A cause isn't necessarily "the thing that needs to be changed", though people often treat it that way.

Do I need a probability distribution over crash frequencies?

I think the data you have, and some ignorance prior, and an independence assumption of crash trials (which I think is likely a false assumption), you have Bernoulli trials and can assign a probability distribution to each of the two states - with and without the line.

But I don't know what good those distributions do you.

Why are you assigning probability distributions instead of doing more debugging? What do you expect to do with those distributions? What does the line do? Why not just remove it?

Basically, what's the problem you're trying to solve?

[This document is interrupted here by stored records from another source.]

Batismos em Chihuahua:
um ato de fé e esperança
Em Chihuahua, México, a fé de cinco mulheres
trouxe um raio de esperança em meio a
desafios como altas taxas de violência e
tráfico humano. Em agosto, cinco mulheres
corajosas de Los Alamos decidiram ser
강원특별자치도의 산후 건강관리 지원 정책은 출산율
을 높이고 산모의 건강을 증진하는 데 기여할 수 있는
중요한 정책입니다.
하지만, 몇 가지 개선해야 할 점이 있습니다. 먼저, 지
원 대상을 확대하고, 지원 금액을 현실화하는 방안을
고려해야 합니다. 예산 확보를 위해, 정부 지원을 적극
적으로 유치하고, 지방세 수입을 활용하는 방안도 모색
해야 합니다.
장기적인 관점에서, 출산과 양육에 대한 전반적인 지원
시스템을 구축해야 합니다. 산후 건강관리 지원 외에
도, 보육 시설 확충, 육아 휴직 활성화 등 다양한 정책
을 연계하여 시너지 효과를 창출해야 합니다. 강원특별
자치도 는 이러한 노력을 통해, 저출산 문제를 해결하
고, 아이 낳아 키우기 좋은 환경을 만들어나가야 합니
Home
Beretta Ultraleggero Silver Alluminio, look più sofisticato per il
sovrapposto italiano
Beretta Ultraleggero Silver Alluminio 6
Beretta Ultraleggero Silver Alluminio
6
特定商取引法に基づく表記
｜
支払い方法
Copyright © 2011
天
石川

I'm reasonably confident I solved my actual coding issue; I have a mental model of what the race condition was and how I resolved it, and in many runs of the modified program I have not seen the crash. So the problem for this thread is just that I was confused on how to use Bayes in such a case, and would like to learn some math.

For the math on Bernoulli trials, see Jaynes and wikipedia for the Rule of Succession:

http://en.wikipedia.org/wiki/Rule_of_succession

http://www-biba.inrialpes.fr/Jaynes/cc18i.pdf

And this looks like a pretty good paper on setting priors by maximum entropy and transformation groups. http://bayes.wustl.edu/etj/articles/prior.pdf

As a relatively new member of this community I was wondering what implications you could foresee because of this:

http://understandinguncertainty.org/court-appeal-bans-bayesian-probability-and-sherlock-holmes

I know this might not be the right place to post, but Karma disallowed me from posting anywhere else, and I was hoping to get some thoughts on this.

I would kind of strongly suggest that a months-old thread is not the right place for questions about current events; if nothing else, nobody but me is likely to see the discussion. Additionally, although both are in some sense tagged 'Bayes', the discussions are very different. I suggest you take this to the most recent open thread.

Can you suggest where a Karma-less account (new) can post then? As everything ends up as draft for me.

Clearly you can post comments in threads, right? We have a biweekly open thread; dig down a bit in discussion, or wait for the one that'll be posted around March 1st. Alternatively, pick a post on the front page, not this ancient one. I only saw this because I get notifications of responses to my threads; nobody else is going to be seeing anything this deeply buried. You may still get some objections to off-topicness, but at least you won't be thread-necromancing in addition.

. Do I need a probability distribution over crash frequencies? That was the solution the last time I was confused over Bayes, but I don't understand what it means to say "The probability of having the line, given crash frequency f", which it seems I need to know to calculate a new probability distribution.

What you want to find is P(line causes crash|observed crashes)

let's call

L: "line is cause of crash"
R: "crash is random" (so basically R = ~L)
O: "observed crash distribution"

p(L|O) = p(O|L)p(L)/p(O) = p(O|L)p(L)/(p(O|L) + p(O|R))

If your prior is that L and R are equally likely, this becomes

p(L|O) = 0.5/(1+p(O|R)/p(O|L))

... so you just need the ratio between p(O|R) and p(O|L).

To get that, you may want to compare two models, one where the crash occurs randomly with probability pr, one when the crash occurs only when the line is present with probability pl (pr and pl with some simple prior distribution like Jeffrey's prior, as DanielLC recommends).